Yesterday, I mentioned the limitations inherent in how we express our experience of the truth — the ways in which (to return to Marshall McLuhan’s words) the medium shapes and distorts the message. The Catholic philosopher Joseph Pieper examined the same phenomenon using different words, distinguishing between tradition — the act of handing down something that is important — from the truth that is handed down. Over time, our connection to the truth can become attenuated, and we begin to regard the tradition itself as the truth — the medium as the message.

Both Pieper and McLuhan — and the Catholic novelist Walker Percy and the Catholic historian John Lukacs, and Popes John Paul II and Benedict XVI and Francis — have reminded us that our experience of Christ is the truth that we need to hand down. “Go and make disciples of all nations” — that is, bring every man and woman into a relationship, not with doctrines and creeds and theological formulations, but with Jesus himself. The doctrines and creeds and theological formulations are the media through which we attempt to understand the truth that we have experienced, the tradition that helps us pass on that truth. But the truth itself is found in the person of Jesus Christ, and we know the truth not merely by learning about him but by experiencing his grace in our souls.

Our time away from Mass, from the sacraments, can either lead us away from Christ, or lead us closer to him. It all depends on how we approach it. If what we are missing most is the liturgy — the medium — we need to focus instead on the message, the Word, the God-made-man. The sacraments themselves are the medium, the tradition — the outward signs of the inward grace that is the fullness of the truth, the life of God within our soul.

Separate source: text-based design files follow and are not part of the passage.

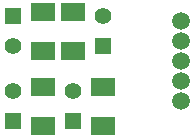
<source format=gts>
G04 (created by PCBNEW (2013-may-18)-stable) date Tue 01 Oct 2013 11:13:52 PM CDT*
%MOIN*%
G04 Gerber Fmt 3.4, Leading zero omitted, Abs format*
%FSLAX34Y34*%
G01*
G70*
G90*
G04 APERTURE LIST*
%ADD10C,0.006*%
%ADD11R,0.055X0.055*%
%ADD12C,0.055*%
%ADD13C,0.0590551*%
%ADD14R,0.08X0.06*%
G04 APERTURE END LIST*
G54D10*
G54D11*
X8900Y-11250D03*
G54D12*
X8900Y-10250D03*
G54D11*
X8900Y-7750D03*
G54D12*
X8900Y-8750D03*
G54D13*
X14500Y-10590D03*
X14500Y-9920D03*
X14500Y-9250D03*
X14500Y-8580D03*
X14500Y-7910D03*
G54D14*
X9900Y-7600D03*
X9900Y-8900D03*
X9900Y-11400D03*
X9900Y-10100D03*
X11900Y-10100D03*
X11900Y-11400D03*
X10900Y-8900D03*
X10900Y-7600D03*
G54D11*
X11900Y-8750D03*
G54D12*
X11900Y-7750D03*
G54D11*
X10900Y-11250D03*
G54D12*
X10900Y-10250D03*
M02*

</source>
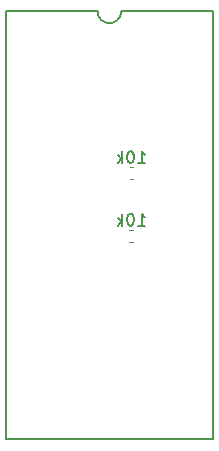
<source format=gbr>
G04 #@! TF.GenerationSoftware,KiCad,Pcbnew,5.0.2+dfsg1-1*
G04 #@! TF.CreationDate,2021-06-16T12:20:31+01:00*
G04 #@! TF.ProjectId,SE PLCC ROM,53452050-4c43-4432-9052-4f4d2e6b6963,rev?*
G04 #@! TF.SameCoordinates,Original*
G04 #@! TF.FileFunction,Legend,Bot*
G04 #@! TF.FilePolarity,Positive*
%FSLAX46Y46*%
G04 Gerber Fmt 4.6, Leading zero omitted, Abs format (unit mm)*
G04 Created by KiCad (PCBNEW 5.0.2+dfsg1-1) date Wed 16 Jun 2021 12:20:31 BST*
%MOMM*%
%LPD*%
G01*
G04 APERTURE LIST*
%ADD10C,0.150000*%
%ADD11C,0.120000*%
G04 APERTURE END LIST*
D10*
X132400000Y-65450000D02*
G75*
G02X130400000Y-65450000I-1000000J0D01*
G01*
X140150000Y-65450000D02*
X132450000Y-65450000D01*
X122650000Y-65450000D02*
X130350000Y-65450000D01*
X122650000Y-65450000D02*
X122650000Y-101700000D01*
X140150000Y-101700000D02*
X122650000Y-101700000D01*
X140150000Y-65450000D02*
X140150000Y-101700000D01*
D11*
G04 #@! TO.C,R2*
X133412779Y-84960000D02*
X133087221Y-84960000D01*
X133412779Y-83940000D02*
X133087221Y-83940000D01*
G04 #@! TO.C,R1*
X133099721Y-79660000D02*
X133425279Y-79660000D01*
X133099721Y-78640000D02*
X133425279Y-78640000D01*
G04 #@! TD*
G04 #@! TO.C,R2*
D10*
X133845238Y-83602380D02*
X134416666Y-83602380D01*
X134130952Y-83602380D02*
X134130952Y-82602380D01*
X134226190Y-82745238D01*
X134321428Y-82840476D01*
X134416666Y-82888095D01*
X133226190Y-82602380D02*
X133130952Y-82602380D01*
X133035714Y-82650000D01*
X132988095Y-82697619D01*
X132940476Y-82792857D01*
X132892857Y-82983333D01*
X132892857Y-83221428D01*
X132940476Y-83411904D01*
X132988095Y-83507142D01*
X133035714Y-83554761D01*
X133130952Y-83602380D01*
X133226190Y-83602380D01*
X133321428Y-83554761D01*
X133369047Y-83507142D01*
X133416666Y-83411904D01*
X133464285Y-83221428D01*
X133464285Y-82983333D01*
X133416666Y-82792857D01*
X133369047Y-82697619D01*
X133321428Y-82650000D01*
X133226190Y-82602380D01*
X132464285Y-83602380D02*
X132464285Y-82602380D01*
X132369047Y-83221428D02*
X132083333Y-83602380D01*
X132083333Y-82935714D02*
X132464285Y-83316666D01*
G04 #@! TO.C,R1*
X133845238Y-78302380D02*
X134416666Y-78302380D01*
X134130952Y-78302380D02*
X134130952Y-77302380D01*
X134226190Y-77445238D01*
X134321428Y-77540476D01*
X134416666Y-77588095D01*
X133226190Y-77302380D02*
X133130952Y-77302380D01*
X133035714Y-77350000D01*
X132988095Y-77397619D01*
X132940476Y-77492857D01*
X132892857Y-77683333D01*
X132892857Y-77921428D01*
X132940476Y-78111904D01*
X132988095Y-78207142D01*
X133035714Y-78254761D01*
X133130952Y-78302380D01*
X133226190Y-78302380D01*
X133321428Y-78254761D01*
X133369047Y-78207142D01*
X133416666Y-78111904D01*
X133464285Y-77921428D01*
X133464285Y-77683333D01*
X133416666Y-77492857D01*
X133369047Y-77397619D01*
X133321428Y-77350000D01*
X133226190Y-77302380D01*
X132464285Y-78302380D02*
X132464285Y-77302380D01*
X132369047Y-77921428D02*
X132083333Y-78302380D01*
X132083333Y-77635714D02*
X132464285Y-78016666D01*
G04 #@! TD*
M02*

</source>
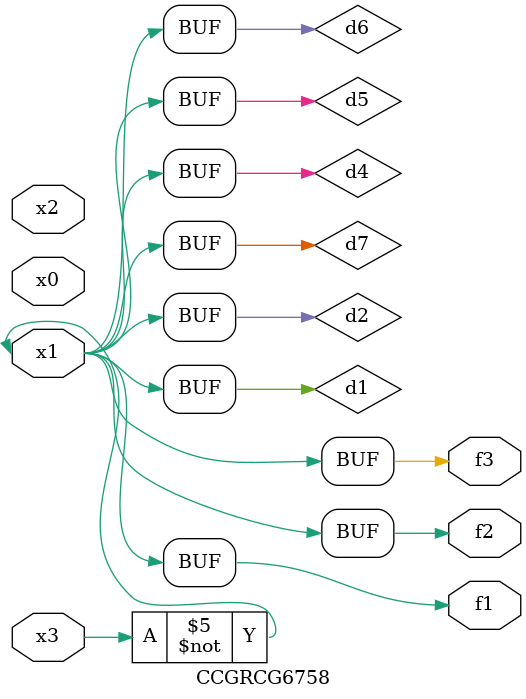
<source format=v>
module CCGRCG6758(
	input x0, x1, x2, x3,
	output f1, f2, f3
);

	wire d1, d2, d3, d4, d5, d6, d7;

	not (d1, x3);
	buf (d2, x1);
	xnor (d3, d1, d2);
	nor (d4, d1);
	buf (d5, d1, d2);
	buf (d6, d4, d5);
	nand (d7, d4);
	assign f1 = d6;
	assign f2 = d7;
	assign f3 = d6;
endmodule

</source>
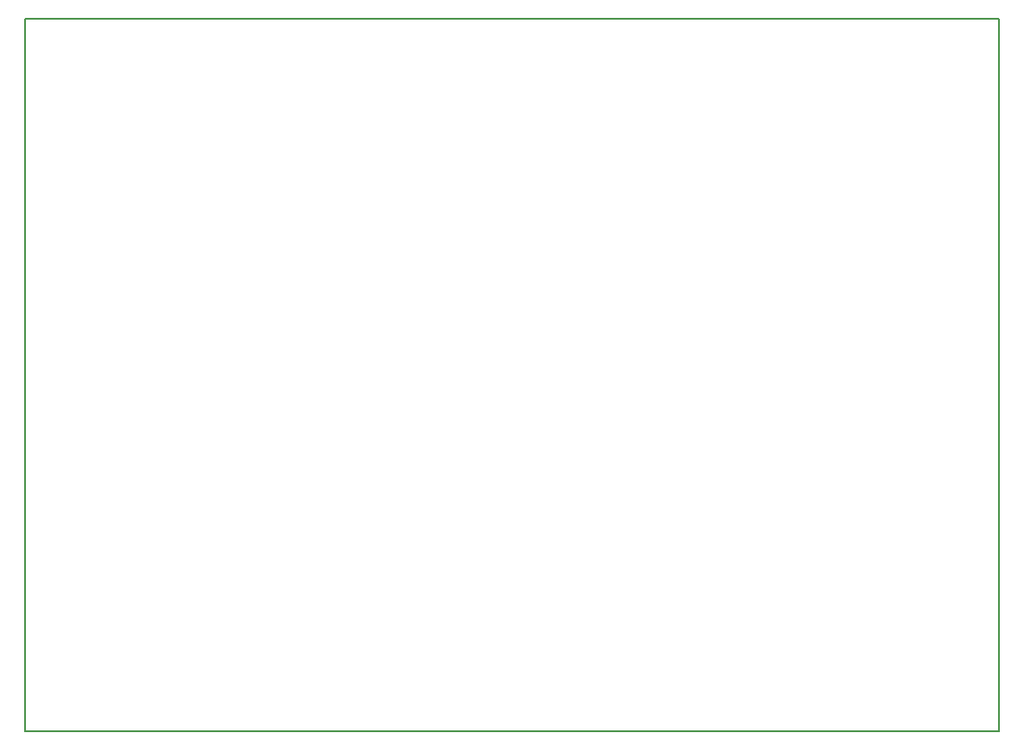
<source format=gm1>
G04 #@! TF.FileFunction,Profile,NP*
%FSLAX46Y46*%
G04 Gerber Fmt 4.6, Leading zero omitted, Abs format (unit mm)*
G04 Created by KiCad (PCBNEW 4.0.5) date 02/02/17 00:28:59*
%MOMM*%
%LPD*%
G01*
G04 APERTURE LIST*
%ADD10C,0.100000*%
%ADD11C,0.150000*%
G04 APERTURE END LIST*
D10*
D11*
X95250000Y-48500000D02*
X187430019Y-48500000D01*
X95250000Y-116010000D02*
X95250000Y-48500000D01*
X187430000Y-116010000D02*
X95250000Y-116010000D01*
X187430000Y-48500000D02*
X187430000Y-116010000D01*
M02*

</source>
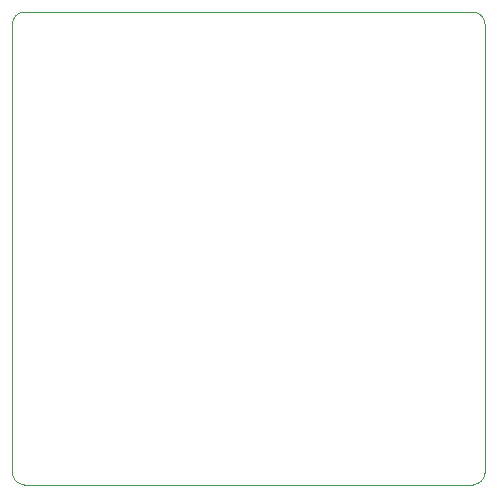
<source format=gko>
G04 #@! TF.GenerationSoftware,KiCad,Pcbnew,(6.0.0)*
G04 #@! TF.CreationDate,2022-06-18T15:13:31-07:00*
G04 #@! TF.ProjectId,max86141_Rev_A,6d617838-3631-4343-915f-5265765f412e,A*
G04 #@! TF.SameCoordinates,Original*
G04 #@! TF.FileFunction,Profile,NP*
%FSLAX46Y46*%
G04 Gerber Fmt 4.6, Leading zero omitted, Abs format (unit mm)*
G04 Created by KiCad (PCBNEW (6.0.0)) date 2022-06-18 15:13:31*
%MOMM*%
%LPD*%
G01*
G04 APERTURE LIST*
G04 #@! TA.AperFunction,Profile*
%ADD10C,0.100000*%
G04 #@! TD*
G04 APERTURE END LIST*
D10*
X131000000Y-130000000D02*
X169000000Y-130000000D01*
X169000000Y-90000000D02*
X131000000Y-90000000D01*
X170000000Y-91000000D02*
G75*
G03*
X169000000Y-90000000I-999999J1D01*
G01*
X130000000Y-129000000D02*
G75*
G03*
X131000000Y-130000000I999999J-1D01*
G01*
X169000000Y-130000000D02*
G75*
G03*
X170000000Y-129000000I1J999999D01*
G01*
X131000000Y-90000000D02*
G75*
G03*
X130000000Y-91000000I-1J-999999D01*
G01*
X130000000Y-91000000D02*
X130000000Y-129000000D01*
X170000000Y-129000000D02*
X170000000Y-91000000D01*
M02*

</source>
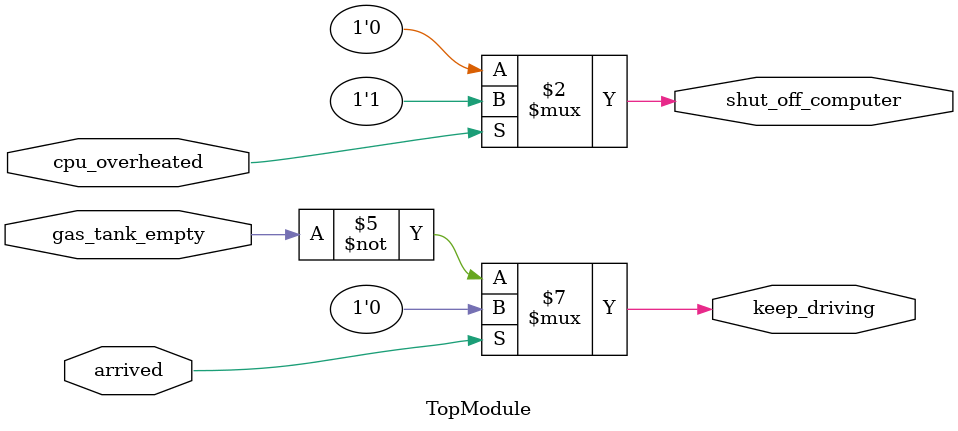
<source format=sv>
module TopModule (
    input      cpu_overheated,
    output logic shut_off_computer,
    input      arrived,
    input      gas_tank_empty,
    output logic keep_driving
);

    always @(*) begin
        shut_off_computer = cpu_overheated ? 1'b1 : 1'b0;
    end

    always @(*) begin
        if (~arrived)
            keep_driving = ~gas_tank_empty;
        else
            keep_driving = 1'b0; // Ensure keep_driving is defined when arrived is true
    end

endmodule
</source>
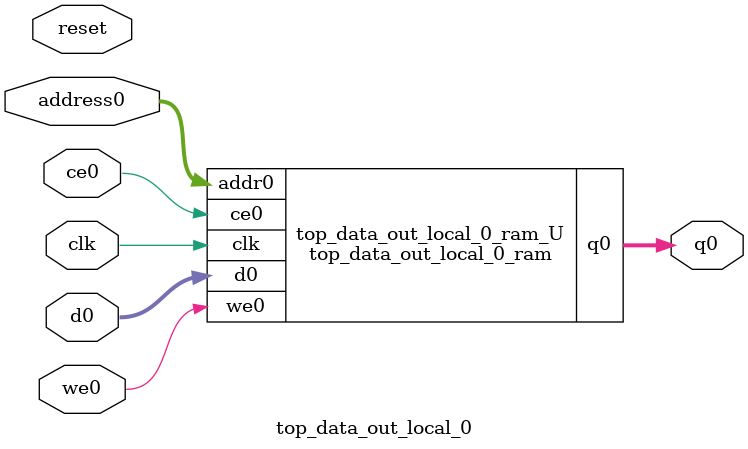
<source format=v>
`timescale 1 ns / 1 ps
module top_data_out_local_0_ram (addr0, ce0, d0, we0, q0,  clk);

parameter DWIDTH = 32;
parameter AWIDTH = 5;
parameter MEM_SIZE = 20;

input[AWIDTH-1:0] addr0;
input ce0;
input[DWIDTH-1:0] d0;
input we0;
output reg[DWIDTH-1:0] q0;
input clk;

reg [DWIDTH-1:0] ram[0:MEM_SIZE-1];




always @(posedge clk)  
begin 
    if (ce0) begin
        if (we0) 
            ram[addr0] <= d0; 
        q0 <= ram[addr0];
    end
end


endmodule

`timescale 1 ns / 1 ps
module top_data_out_local_0(
    reset,
    clk,
    address0,
    ce0,
    we0,
    d0,
    q0);

parameter DataWidth = 32'd32;
parameter AddressRange = 32'd20;
parameter AddressWidth = 32'd5;
input reset;
input clk;
input[AddressWidth - 1:0] address0;
input ce0;
input we0;
input[DataWidth - 1:0] d0;
output[DataWidth - 1:0] q0;



top_data_out_local_0_ram top_data_out_local_0_ram_U(
    .clk( clk ),
    .addr0( address0 ),
    .ce0( ce0 ),
    .we0( we0 ),
    .d0( d0 ),
    .q0( q0 ));

endmodule


</source>
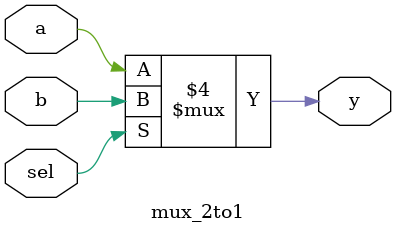
<source format=v>
module mux_2to1 (
    input wire a,
    input wire b,
    input wire sel,
    output wire y
);

    always @(*) begin
        // If selector is 0, output a; else, output b
        if (sel == 0) begin
            y = a;
        end else begin
            y = b;
        end
    end

endmodule
</source>
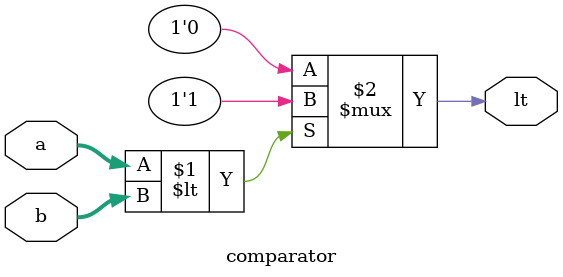
<source format=v>
module comparator(a, b, lt);

	input [10:0] a, b;
	output lt;

	assign lt = (a < b) ? 1'b1 : 1'b0;

endmodule

</source>
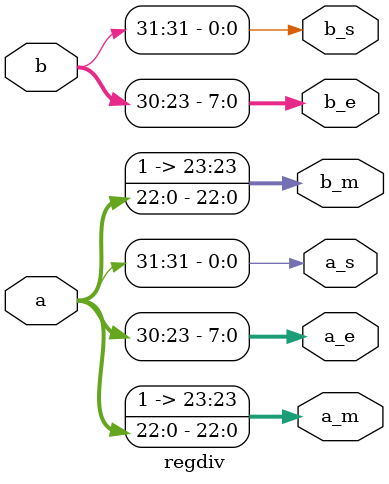
<source format=v>
`timescale 1ns / 1ps
module regdiv(
    input [31:0] a,
    input [31:0] b,
    output reg [23:0] a_m,
    output reg [7:0] a_e,
    output reg a_s,
    output reg [23:0] b_m,
    output reg [7:0] b_e,
    output reg b_s
    );

always @(a,b) begin
a_m={1'b1,a[22:0]};
a_e=a[30:23];
a_s=a[31];
b_m={1'b1,a[22:0]};
b_e=b[30:23];
b_s=b[31];
end

endmodule

</source>
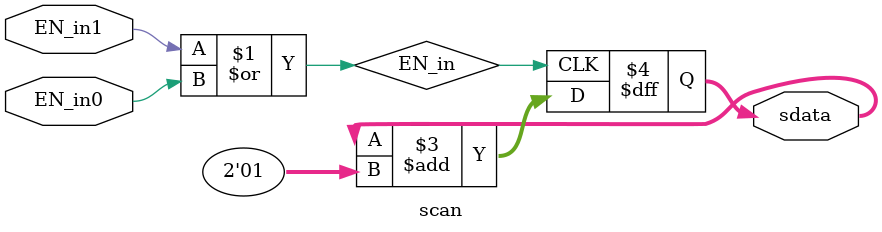
<source format=v>
`timescale 1ns / 1ps


module scan(EN_in1,EN_in0,sdata);

output [1:0] sdata;
input  EN_in1;
input  EN_in0;

reg [1:0] sdata;
wire EN_in;

assign EN_in = EN_in1 | EN_in0;

always @(posedge EN_in)
begin
	sdata <= sdata + 2'b01;
end
endmodule


</source>
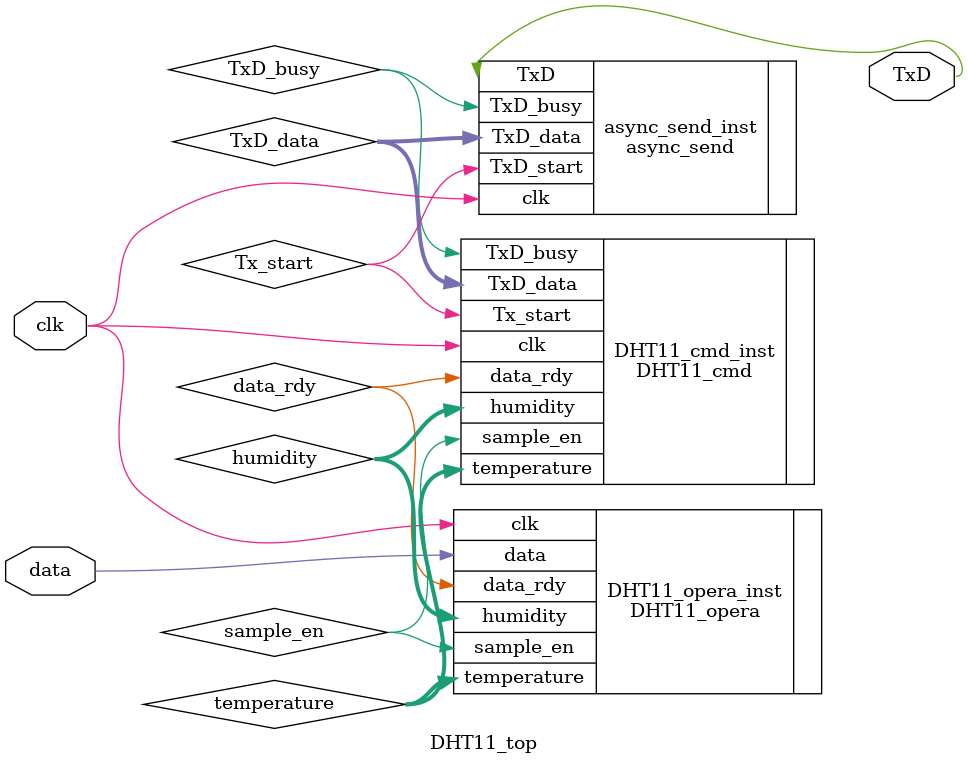
<source format=v>
module   DHT11_top(                                                          
                    input clk,                                                                                      
                    inout data,
						  output TxD
                   );                                                        
 
 
 
wire [7:0] temperature;	
wire [7:0] humidity;    
wire [7:0] TxD_data; 
DHT11_opera DHT11_opera_inst(                                                
                             .clk(clk),                                      
                             .sample_en(sample_en),                          
                             .data(data),                                    
                             .data_rdy(data_rdy),                            
                             .temperature(temperature),                      
                             .humidity(humidity)                             
                            );                                               
                                                                             
                                                                             
DHT11_cmd   DHT11_cmd_inst(                                                  
                           .clk(clk),                                        
                           .sample_en(sample_en),                            
                           .data_rdy(data_rdy),                              
                           .temperature(temperature),                        
                           .humidity(humidity),                               
						                                                                 
									.TxD_busy(TxD_busy),                              
									.Tx_start(Tx_start),                              
									.TxD_data(TxD_data)                                 
                          );                                                 
                                                                             
async_send  async_send_inst(                                                 
                            .clk(clk),                                       
																									 
									 .TxD_start(Tx_start),                            
									 .TxD_data(TxD_data),                             
                            .TxD(TxD),                                       
                            .TxD_busy(TxD_busy)                              
								   );                                                



						 
						 
endmodule						 
</source>
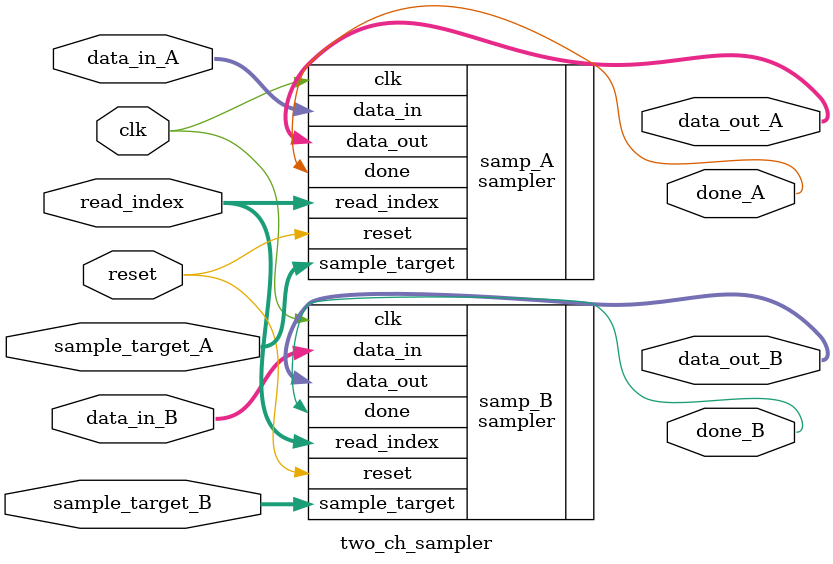
<source format=v>
module two_ch_sampler (
	
	input wire clk,
	input wire reset,
	input wire [9:0] sample_target_A,
	input wire [9:0] sample_target_B,
   input wire [13:0] data_in_A,
	input wire [13:0] data_in_B,
	
	input wire [9:0] read_index,                      
   
	output wire [13:0] data_out_A,                    
   output wire [13:0] data_out_B,                    
	
   output wire done_A,
	output wire done_B
	
	);
	
	
	sampler samp_A (
    .clk(clk),                                 // GANTI
    .reset(reset),                             // GANTI
    .sample_target(sample_target_A),
    .data_in(data_in_A),                       // GANTI
    .done(done_A),
    .read_index(read_index),
    .data_out(data_out_A)
);

sampler samp_B (
    .clk(clk),
    .reset(reset),
    .sample_target(sample_target_B),
    .data_in(data_in_B),
    .done(done_B),
    .read_index(read_index),
    .data_out(data_out_B)
);
                         
		
endmodule
</source>
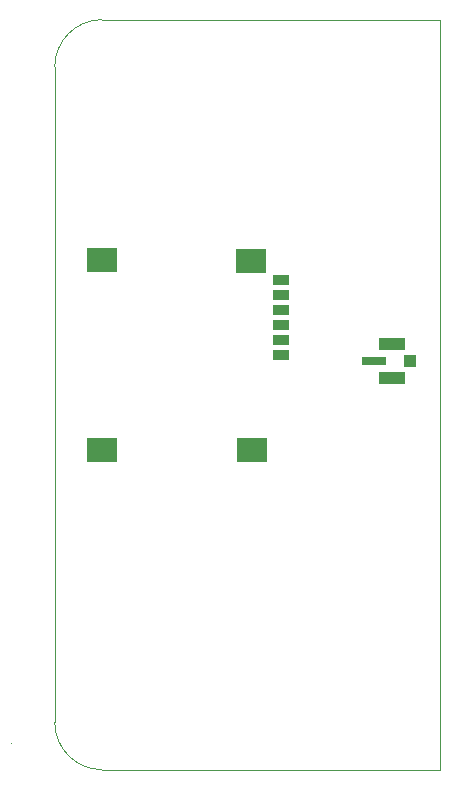
<source format=gbr>
G04 #@! TF.GenerationSoftware,KiCad,Pcbnew,(6.0.7)*
G04 #@! TF.CreationDate,2023-02-15T16:43:35+05:30*
G04 #@! TF.ProjectId,POWER CARD,504f5745-5220-4434-9152-442e6b696361,rev?*
G04 #@! TF.SameCoordinates,Original*
G04 #@! TF.FileFunction,Paste,Top*
G04 #@! TF.FilePolarity,Positive*
%FSLAX46Y46*%
G04 Gerber Fmt 4.6, Leading zero omitted, Abs format (unit mm)*
G04 Created by KiCad (PCBNEW (6.0.7)) date 2023-02-15 16:43:35*
%MOMM*%
%LPD*%
G01*
G04 APERTURE LIST*
G04 #@! TA.AperFunction,Profile*
%ADD10C,0.100000*%
G04 #@! TD*
%ADD11R,1.340000X0.900000*%
%ADD12R,2.610000X2.000000*%
%ADD13R,2.000000X0.800000*%
%ADD14R,2.200000X1.050000*%
%ADD15R,1.000000X1.000000*%
G04 APERTURE END LIST*
D10*
X85582966Y-123837734D02*
G75*
G03*
X89583042Y-127837734I4000034J34D01*
G01*
X85583042Y-68337734D02*
X85583042Y-123837734D01*
X118166574Y-127837734D02*
X118166574Y-64337734D01*
X89583042Y-127837734D02*
X118166574Y-127837734D01*
X118166574Y-64337734D02*
X89583042Y-64337734D01*
X89583042Y-64337732D02*
G75*
G03*
X85583042Y-68337734I-2J-3999998D01*
G01*
X81906894Y-125643083D02*
G75*
G03*
X81906894Y-125643083I-1J0D01*
G01*
D11*
X104723042Y-92772734D03*
X104723042Y-86422734D03*
X104723042Y-91502734D03*
X104723042Y-90232734D03*
D12*
X102203042Y-84797734D03*
X102253042Y-100797734D03*
X89553042Y-84697734D03*
X89553042Y-100797734D03*
D11*
X104723042Y-87692734D03*
X104723042Y-88962734D03*
D13*
X112623042Y-93237734D03*
D14*
X114123042Y-91762734D03*
D15*
X115623042Y-93237734D03*
D14*
X114123042Y-94712734D03*
M02*

</source>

Being deprived by circumstances of the sacraments does not mean that we are deprived of God’s grace. But just as we can deprive ourselves of that grace through our actions, through our sins, we can also mistake the medium for the message, the tradition for the truth, and end up mourning the loss of Christ when he is right here, right now, ready to reveal himself to us in prayer, if only we make the first move.

Scott P. Richert is publisher for OSV.